▶ **Extrait à lire**
· · ·

STAR WARS – LES DERNIERS JEDI : chronique

12-12-2017 - 18:01 - Par

STAR WARS – LES DERNIERS JEDI : chronique

Continuation théorique parfaite du RÉVEIL DE LA FORCE et de son désir de transmission, LES DERNIERS JEDI réussit l’exploit d’être un vrai film de Rian Johnson.

J.J. Abrams avait consacré tout LE RÉVEIL DE LA FORCE à établir des passerelles littérales ou méta entre la trilogie originelle et la nouvelle, qu’il initiait avec cet épisode VII. Des ponts entre les époques et les générations, afin de transmettre STAR WARS à un nouveau public, de nouveaux personnages, de nouveaux artistes. Il convoquait le passé pour créer le futur et résumait son intention dans une réplique lancée par Maz à Rey : « L’identité que tu cherches n’est pas derrière toi, mais devant. » La fin du RÉVEIL DE LA FORCE mettait en scène un fort désir d’appartenance autant qu’un passage nécessaire de relais. Pour sa suite directe, LES DERNIERS JEDI, on attendait donc que Rian Johnson se saisisse de STAR WARS pour célébrer l’esprit de la saga autant que mener celle-ci plus loin, dans le futur. La transformer.

· · ·

▶ **Données répertoriées**
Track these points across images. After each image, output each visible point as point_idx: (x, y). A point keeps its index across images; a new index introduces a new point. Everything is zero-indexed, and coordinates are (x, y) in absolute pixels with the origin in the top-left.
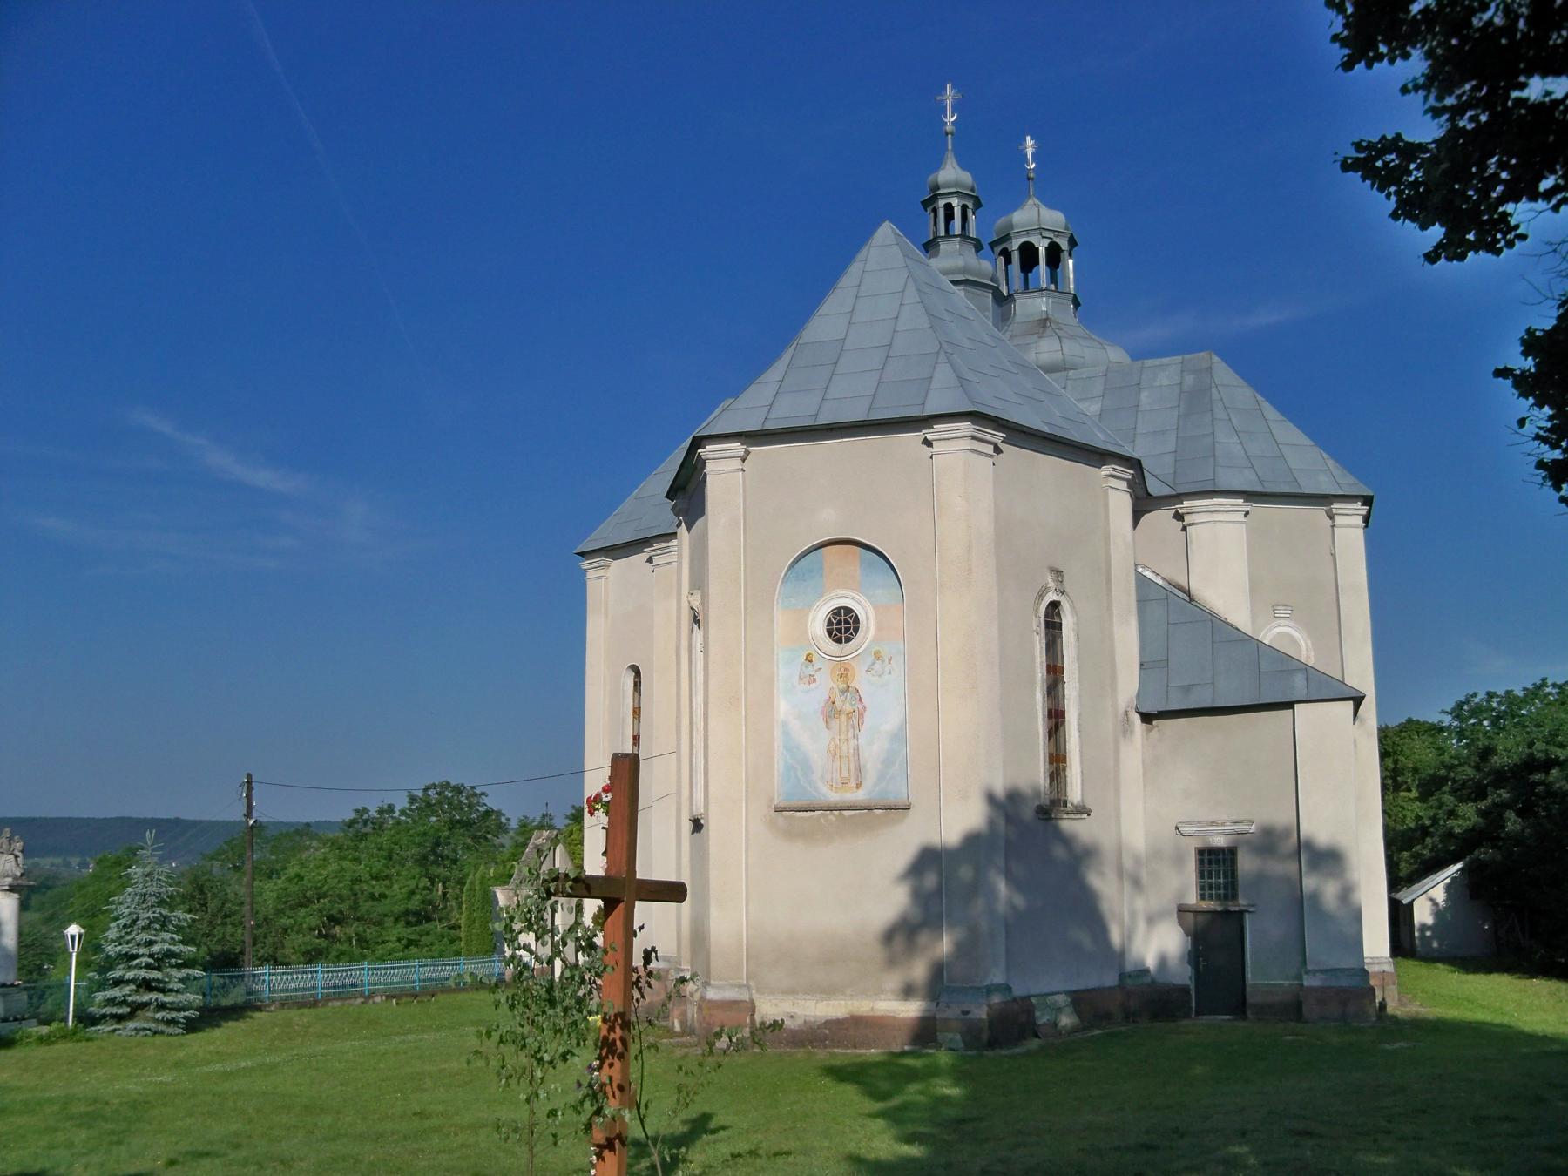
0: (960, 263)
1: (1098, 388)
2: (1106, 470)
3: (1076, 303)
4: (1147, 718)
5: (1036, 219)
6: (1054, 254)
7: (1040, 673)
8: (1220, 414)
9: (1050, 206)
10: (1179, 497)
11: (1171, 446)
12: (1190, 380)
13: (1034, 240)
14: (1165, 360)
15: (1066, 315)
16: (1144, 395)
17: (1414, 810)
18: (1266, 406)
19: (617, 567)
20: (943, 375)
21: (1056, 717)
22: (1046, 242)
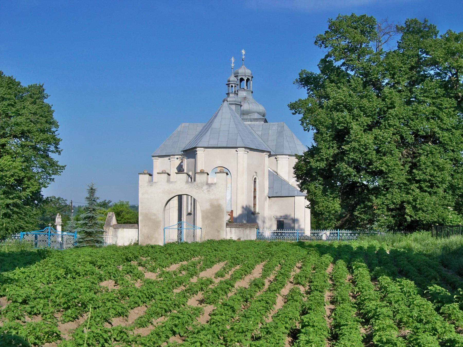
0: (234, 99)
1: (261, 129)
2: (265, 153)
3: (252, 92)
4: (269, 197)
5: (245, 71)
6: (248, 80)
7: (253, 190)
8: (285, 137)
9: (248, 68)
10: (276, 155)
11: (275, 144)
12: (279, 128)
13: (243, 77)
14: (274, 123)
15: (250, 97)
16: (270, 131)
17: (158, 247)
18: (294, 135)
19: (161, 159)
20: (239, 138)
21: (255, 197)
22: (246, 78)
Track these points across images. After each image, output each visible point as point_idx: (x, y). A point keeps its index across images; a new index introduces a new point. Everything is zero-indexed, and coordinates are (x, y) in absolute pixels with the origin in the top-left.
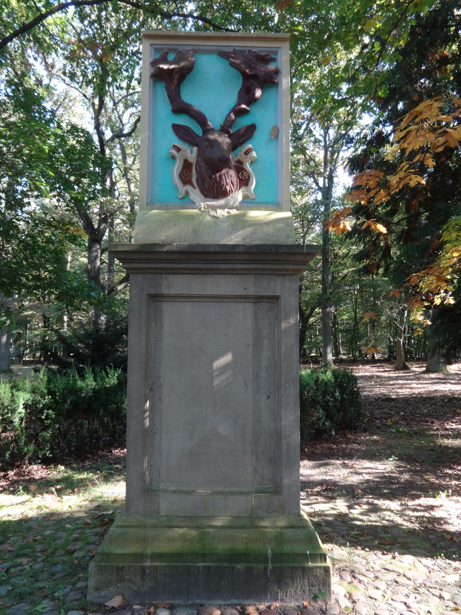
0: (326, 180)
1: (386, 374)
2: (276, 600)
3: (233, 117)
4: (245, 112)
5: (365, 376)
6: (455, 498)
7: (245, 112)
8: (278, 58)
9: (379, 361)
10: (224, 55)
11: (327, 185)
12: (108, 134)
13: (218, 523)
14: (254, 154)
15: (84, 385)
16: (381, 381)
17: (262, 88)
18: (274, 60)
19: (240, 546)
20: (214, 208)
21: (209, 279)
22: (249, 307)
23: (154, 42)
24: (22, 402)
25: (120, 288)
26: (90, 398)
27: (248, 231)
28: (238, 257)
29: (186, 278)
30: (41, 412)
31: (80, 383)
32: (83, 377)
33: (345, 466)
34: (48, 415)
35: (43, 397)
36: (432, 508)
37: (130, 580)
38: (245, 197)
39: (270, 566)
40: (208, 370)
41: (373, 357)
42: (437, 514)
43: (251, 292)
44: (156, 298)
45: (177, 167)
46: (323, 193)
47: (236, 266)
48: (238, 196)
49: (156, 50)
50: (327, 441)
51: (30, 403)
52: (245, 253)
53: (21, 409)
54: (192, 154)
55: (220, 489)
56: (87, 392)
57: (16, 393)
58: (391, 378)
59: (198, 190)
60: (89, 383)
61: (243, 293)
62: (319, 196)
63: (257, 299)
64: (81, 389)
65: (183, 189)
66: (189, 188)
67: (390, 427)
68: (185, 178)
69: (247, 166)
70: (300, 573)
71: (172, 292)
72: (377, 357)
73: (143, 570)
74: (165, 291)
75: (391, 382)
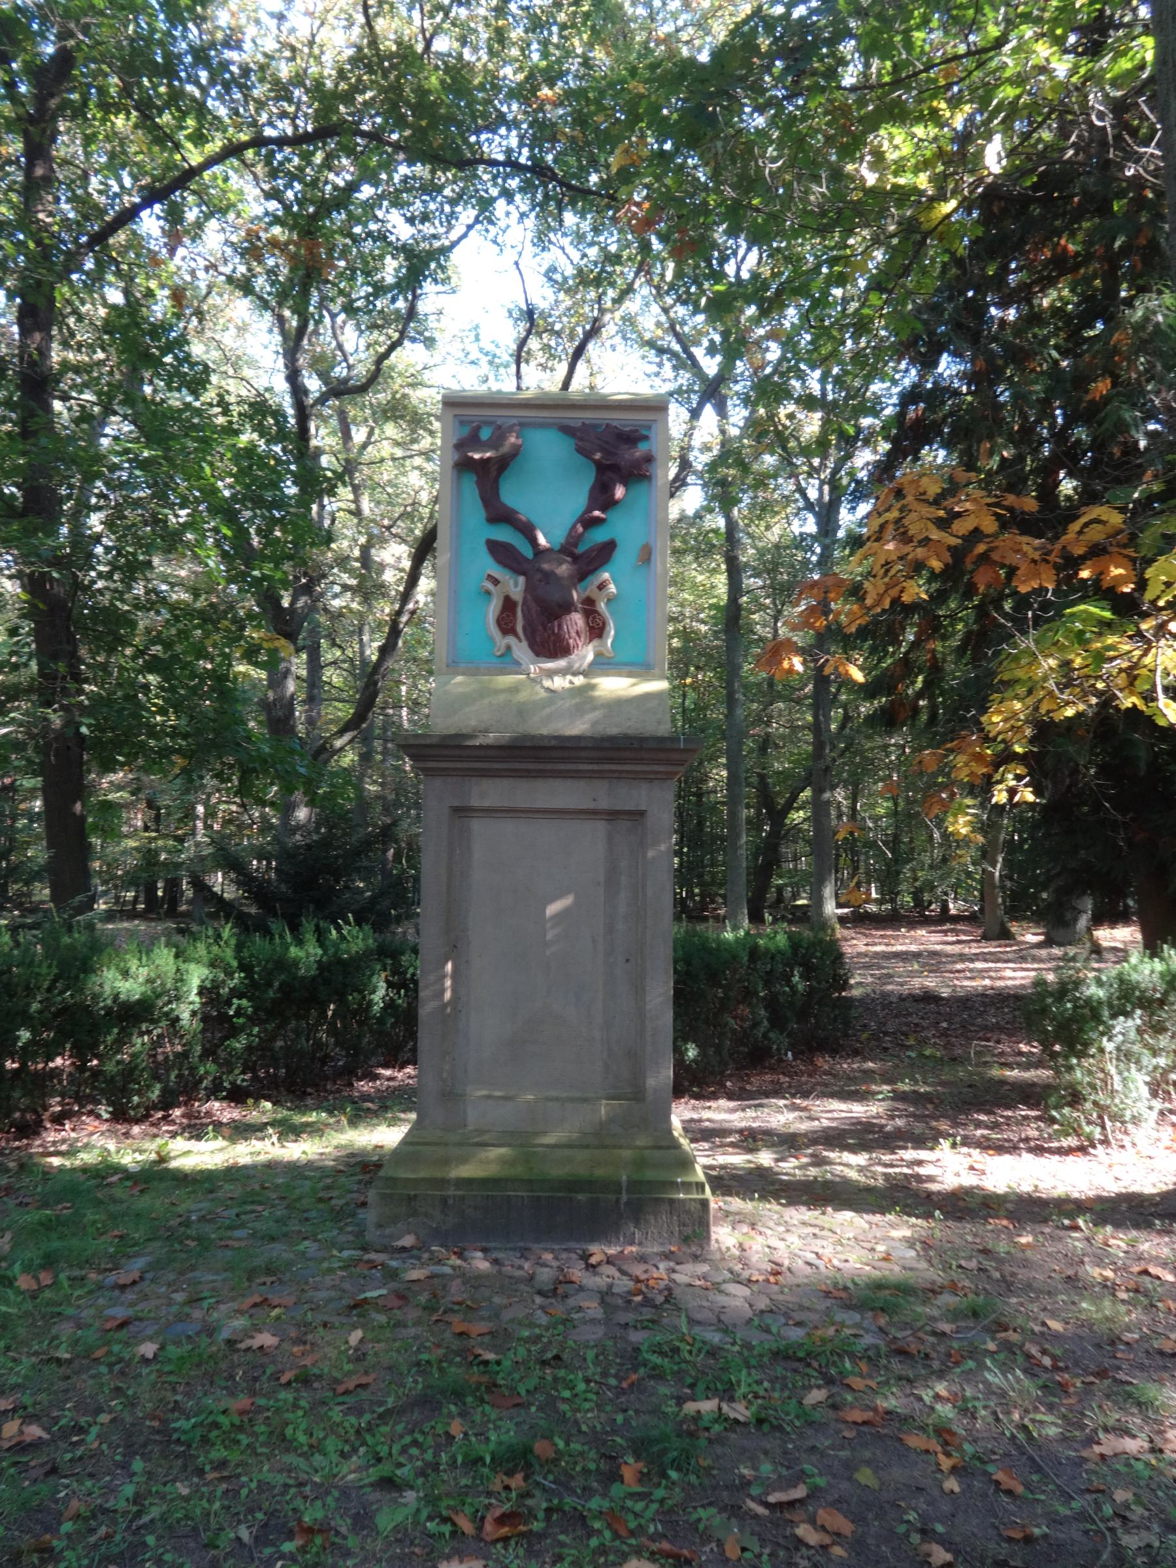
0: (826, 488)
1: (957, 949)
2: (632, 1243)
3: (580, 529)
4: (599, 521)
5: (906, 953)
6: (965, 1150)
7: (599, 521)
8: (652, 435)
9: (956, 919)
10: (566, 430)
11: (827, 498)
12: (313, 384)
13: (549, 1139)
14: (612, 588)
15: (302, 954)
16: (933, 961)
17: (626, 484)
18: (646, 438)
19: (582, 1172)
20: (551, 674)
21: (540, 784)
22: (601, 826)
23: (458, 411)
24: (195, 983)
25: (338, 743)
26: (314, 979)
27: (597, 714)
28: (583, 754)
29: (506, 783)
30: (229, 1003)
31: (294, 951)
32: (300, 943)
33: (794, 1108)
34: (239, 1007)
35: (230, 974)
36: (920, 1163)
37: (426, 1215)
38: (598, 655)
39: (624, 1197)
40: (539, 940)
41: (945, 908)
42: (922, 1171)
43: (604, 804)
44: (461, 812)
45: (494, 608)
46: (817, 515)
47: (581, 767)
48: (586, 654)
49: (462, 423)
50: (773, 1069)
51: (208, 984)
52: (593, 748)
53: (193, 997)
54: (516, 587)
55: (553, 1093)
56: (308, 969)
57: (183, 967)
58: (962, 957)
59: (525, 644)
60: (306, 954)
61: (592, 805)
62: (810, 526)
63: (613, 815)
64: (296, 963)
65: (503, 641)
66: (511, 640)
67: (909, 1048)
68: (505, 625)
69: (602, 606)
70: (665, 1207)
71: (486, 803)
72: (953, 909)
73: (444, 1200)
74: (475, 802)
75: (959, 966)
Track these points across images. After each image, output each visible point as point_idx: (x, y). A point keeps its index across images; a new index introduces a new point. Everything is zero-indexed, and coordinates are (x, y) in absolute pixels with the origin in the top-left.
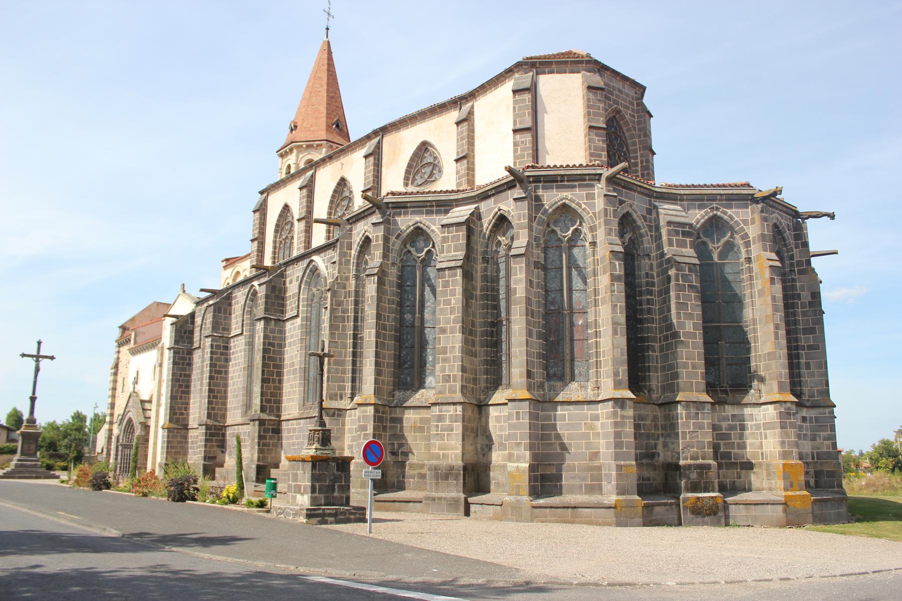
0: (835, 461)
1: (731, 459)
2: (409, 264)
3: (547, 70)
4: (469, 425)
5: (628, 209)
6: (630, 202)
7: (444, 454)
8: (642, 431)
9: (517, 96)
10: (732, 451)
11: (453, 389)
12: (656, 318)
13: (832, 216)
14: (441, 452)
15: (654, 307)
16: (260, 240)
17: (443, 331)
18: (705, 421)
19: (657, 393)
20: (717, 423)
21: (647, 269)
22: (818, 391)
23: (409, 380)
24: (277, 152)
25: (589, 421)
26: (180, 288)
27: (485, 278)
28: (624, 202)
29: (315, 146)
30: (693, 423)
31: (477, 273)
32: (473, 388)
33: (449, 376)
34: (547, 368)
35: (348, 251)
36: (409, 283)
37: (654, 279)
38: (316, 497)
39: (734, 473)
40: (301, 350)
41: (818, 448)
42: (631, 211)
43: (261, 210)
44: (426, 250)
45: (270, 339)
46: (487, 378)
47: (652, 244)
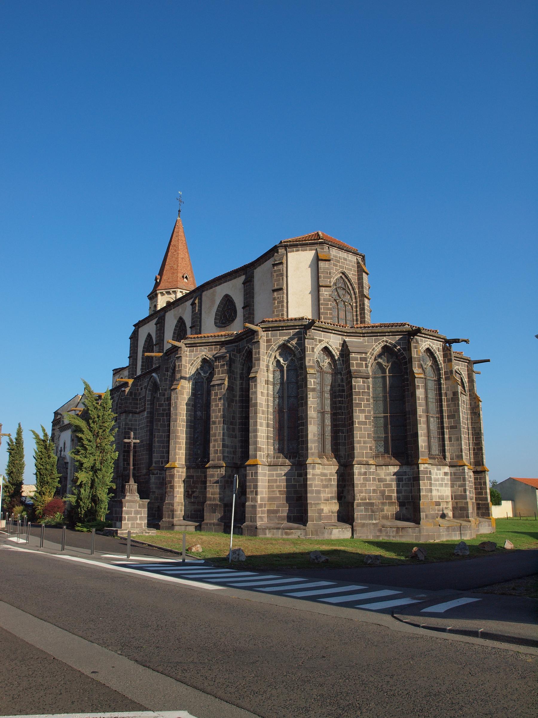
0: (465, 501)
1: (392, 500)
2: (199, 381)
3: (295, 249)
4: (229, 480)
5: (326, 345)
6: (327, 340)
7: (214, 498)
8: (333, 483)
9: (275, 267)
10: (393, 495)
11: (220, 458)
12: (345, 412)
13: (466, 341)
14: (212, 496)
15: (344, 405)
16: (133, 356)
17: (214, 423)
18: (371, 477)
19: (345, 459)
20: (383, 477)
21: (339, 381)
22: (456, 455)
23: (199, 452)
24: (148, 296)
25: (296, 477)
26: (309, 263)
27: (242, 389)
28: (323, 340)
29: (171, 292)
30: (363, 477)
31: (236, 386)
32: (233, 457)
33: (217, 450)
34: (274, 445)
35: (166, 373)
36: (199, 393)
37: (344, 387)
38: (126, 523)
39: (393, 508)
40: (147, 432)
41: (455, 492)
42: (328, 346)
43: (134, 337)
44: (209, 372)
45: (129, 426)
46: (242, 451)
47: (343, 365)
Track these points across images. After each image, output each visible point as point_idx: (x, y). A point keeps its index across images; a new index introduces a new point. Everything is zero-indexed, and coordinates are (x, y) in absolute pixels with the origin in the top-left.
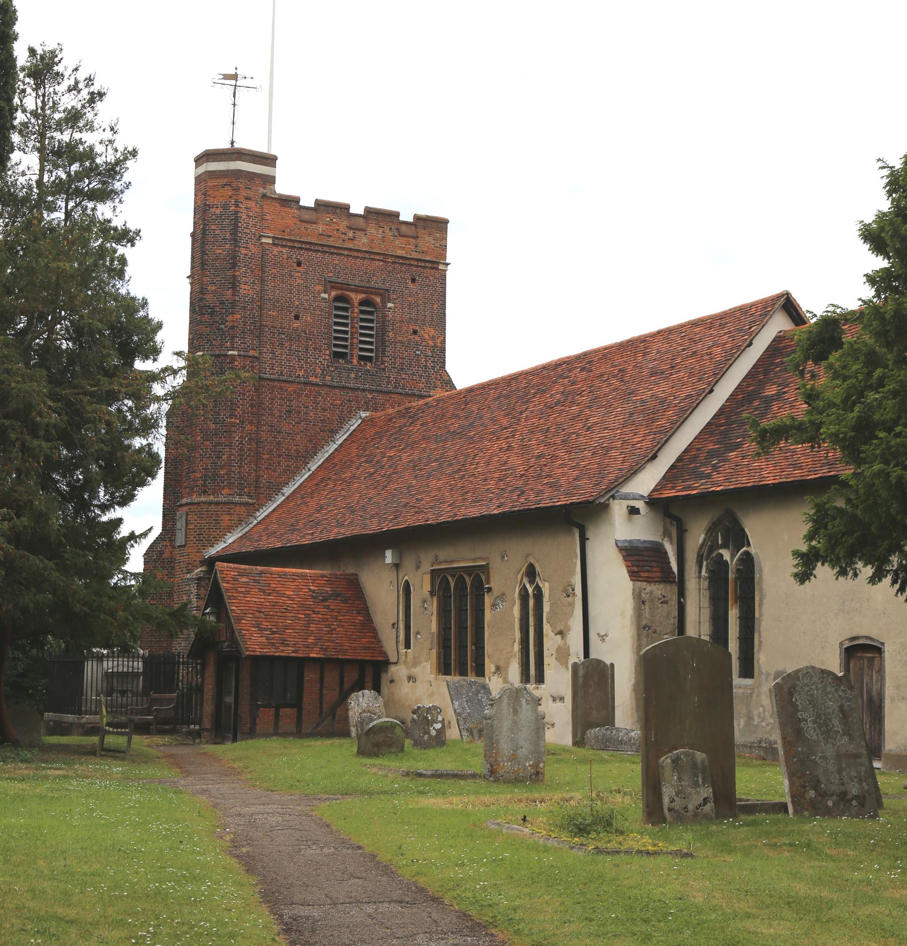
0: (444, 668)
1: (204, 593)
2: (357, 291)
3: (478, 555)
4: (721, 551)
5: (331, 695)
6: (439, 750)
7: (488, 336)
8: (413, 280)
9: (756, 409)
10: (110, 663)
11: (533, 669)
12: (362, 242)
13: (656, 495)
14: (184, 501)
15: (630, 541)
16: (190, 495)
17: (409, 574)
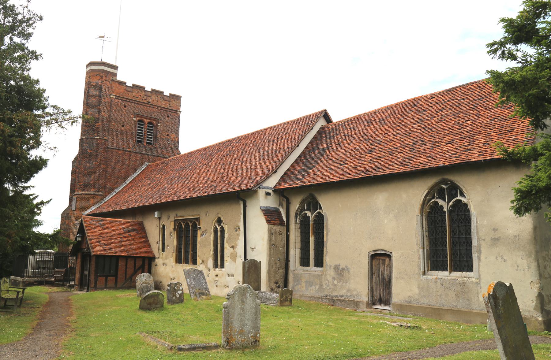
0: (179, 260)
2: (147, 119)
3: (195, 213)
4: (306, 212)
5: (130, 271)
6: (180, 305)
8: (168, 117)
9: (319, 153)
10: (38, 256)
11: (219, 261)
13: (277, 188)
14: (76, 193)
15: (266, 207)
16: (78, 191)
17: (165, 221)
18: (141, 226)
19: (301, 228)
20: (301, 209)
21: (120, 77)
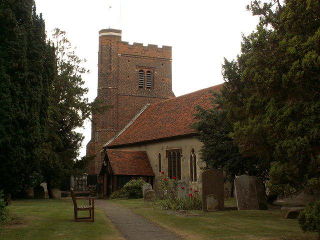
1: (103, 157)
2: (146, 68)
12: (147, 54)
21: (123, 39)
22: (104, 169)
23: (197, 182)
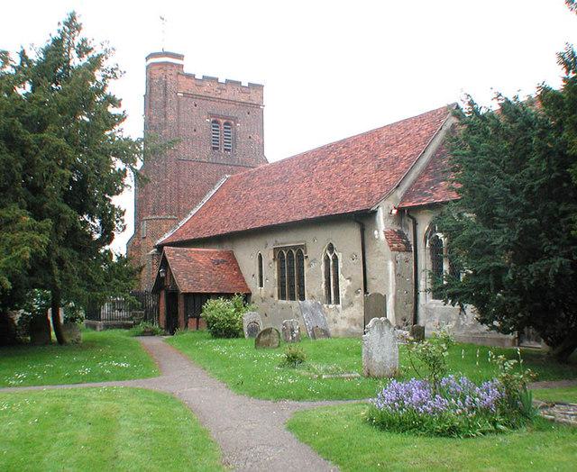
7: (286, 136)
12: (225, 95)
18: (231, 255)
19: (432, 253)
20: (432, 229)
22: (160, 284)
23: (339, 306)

· · ·

Reproduisez mot pour mot le passage de la chronique qui commence par « J.J. Abrams avait » et se poursuit jusqu'à « futur. La transformer. ».

▶ **Réponse attendue**
J.J. Abrams avait consacré tout LE RÉVEIL DE LA FORCE à établir des passerelles littérales ou méta entre la trilogie originelle et la nouvelle, qu’il initiait avec cet épisode VII. Des ponts entre les époques et les générations, afin de transmettre STAR WARS à un nouveau public, de nouveaux personnages, de nouveaux artistes. Il convoquait le passé pour créer le futur et résumait son intention dans une réplique lancée par Maz à Rey : « L’identité que tu cherches n’est pas derrière toi, mais devant. » La fin du RÉVEIL DE LA FORCE mettait en scène un fort désir d’appartenance autant qu’un passage nécessaire de relais. Pour sa suite directe, LES DERNIERS JEDI, on attendait donc que Rian Johnson se saisisse de STAR WARS pour célébrer l’esprit de la saga autant que mener celle-ci plus loin, dans le futur. La transformer.